Newly-married, Germantown resident, Gary Tanker, finished cutting his grass and was washing up at his kitchen sink when he realized his tantalum wedding band was missing! Wikipedia describes tantalum as “a rare, hard, blue-gray, lustrous transition metal that is highly corrosion-resistant.” Only very recently has this metal been used for making jewelry. Despite my nearly 40+ years experience, this was my first search for a ring made from this rare metal; I was unsure just where on the conductivity scale my XP Deus detector would register tantalum. In addition, Gary’s home sat on a half-acre lot—where would we begin?
Gary had spent every spare moment on his knees combing through the grass and leaves. He even used a simple metal detector acquired and used as a child—all without success; the ground, to his dismay, was full of metal! It was then he discovered The Ring Finders Internet directory of metal-detecting specialists and reached out to me. I was out of the country at the time but we arranged to meet soon after my arrival home.

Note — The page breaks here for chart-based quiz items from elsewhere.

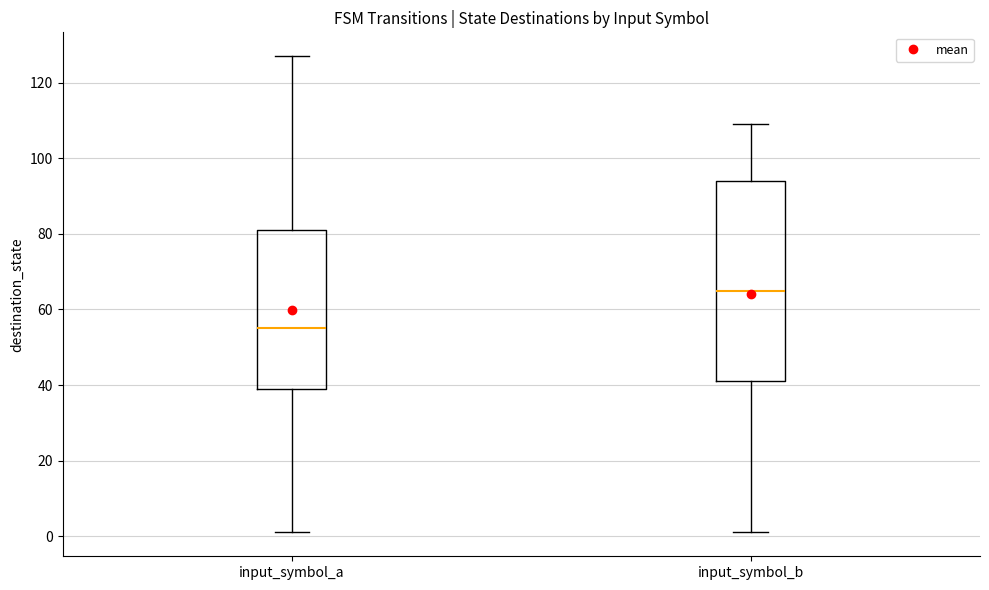

Reading left to right, transcribe this box plot: for each box, give where its median line is, the range the box spans, and where its two whiskers end, as read against the y-axis. The values are not printed on the chart, so give them approximately, as read against the axis.

input_symbol_a: median 56, box 40 to 82, whiskers 2 to 128
input_symbol_b: median 66, box 42 to 94, whiskers 2 to 110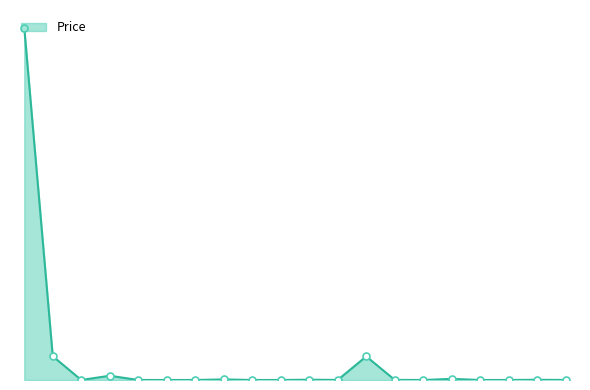

Does the chart have visible grid lines?

No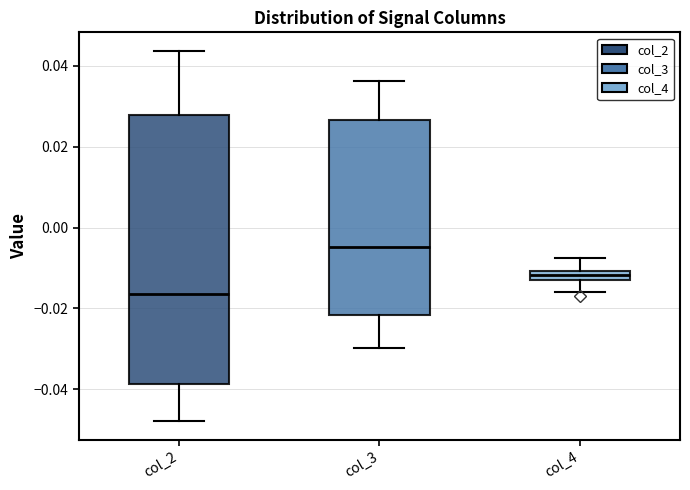

Which box's median line is the lowest?

col_2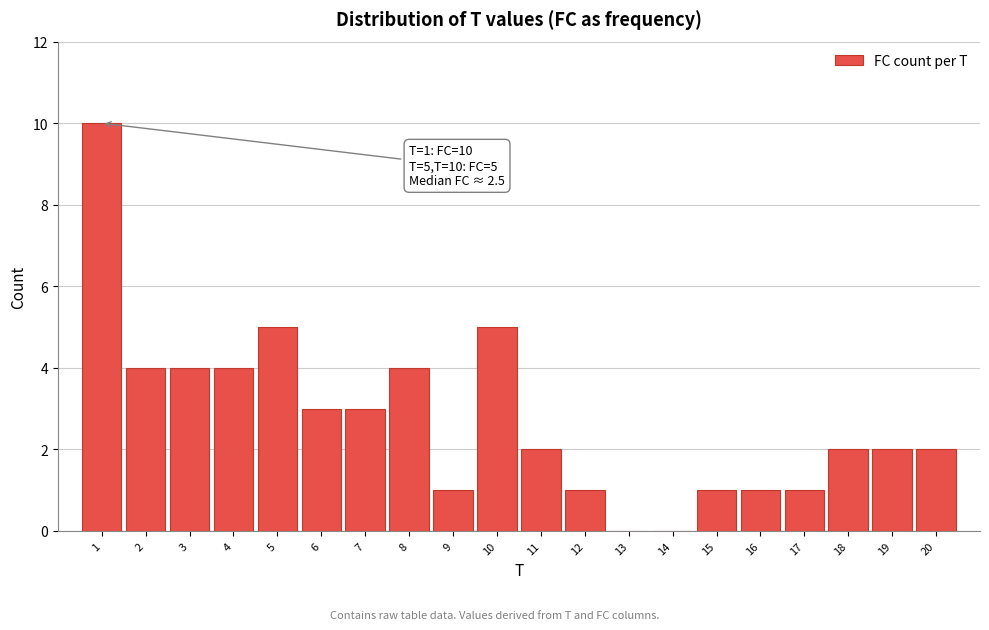

Which range on the x-axis has the tallest bar?

0.5 to 1.5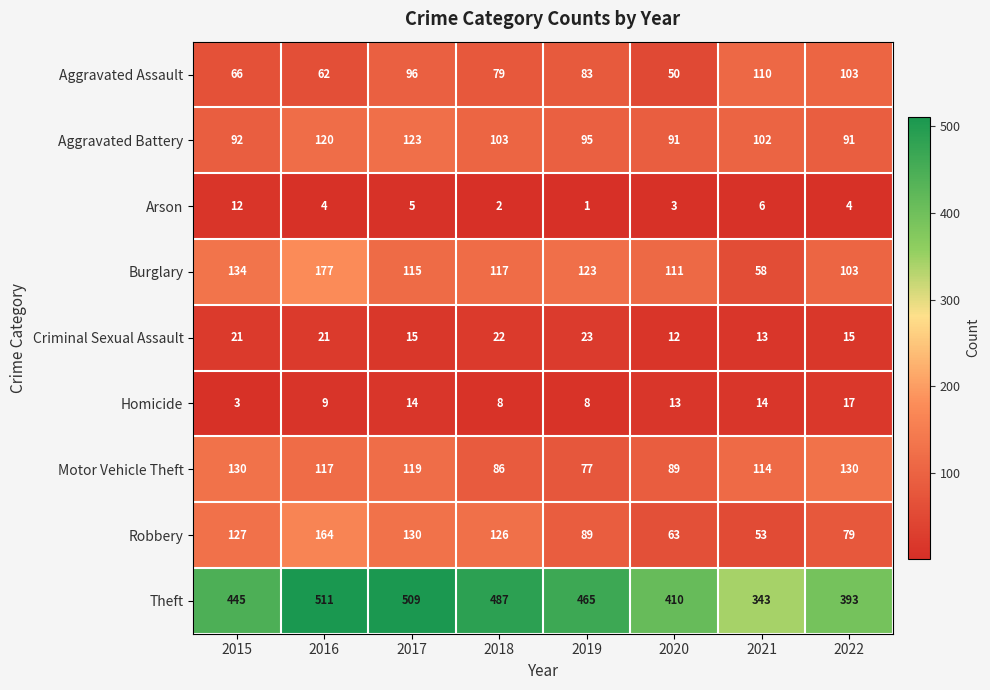

At which label does Criminal Sexual Assault reach its minimum?

2020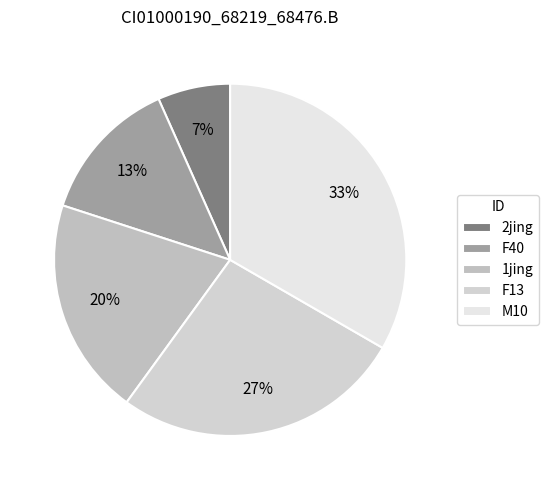

Combined, do 2jing and F13 account for over 50%?

No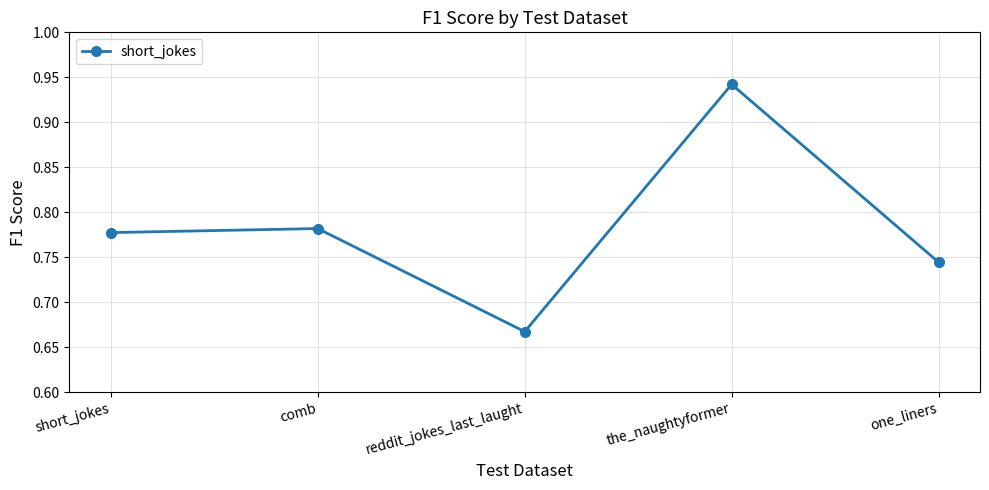

What is the label of the 1st point from the left?

short_jokes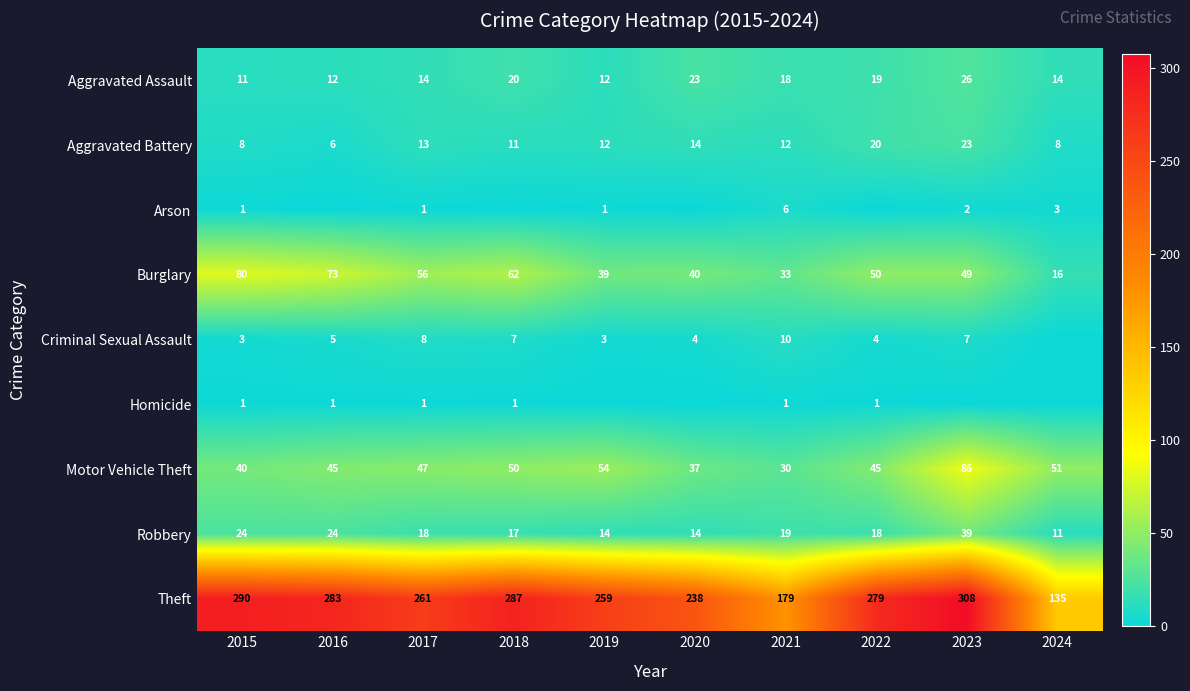

The value of Aggravated Battery at 2017 is 3. True or false?

False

When I finally pulled up at the Tanker residence, the sun had fully set. Temperatures were plummeting and strong winter-like winds bit through our clothes. With flashlights in hand we began a systematic search. Metal detecting, in its simplest form is a process of eliminating where the lost item is not. And in the case of a wedding ring, this involves eliminating one square inch at a time.
After nearly two hours we moved our search to the rear of the house where I remembered Gary explaining how he had brushed aside low branches of an apple tree while operating his lawn tractor. It made sense to first check out where those branches may have caught his ring. It was the right decision. Within moments a pronounced signal in the high sliver range registered on my detector. The clear outline of Gary’s ring became visible after sweeping away some grass and leaves. I gave Gary the thrill of extracting his ring from where it lay pressed deeply into the ground.
So glad for the opportunity to help recover your tantalum ring, Gary!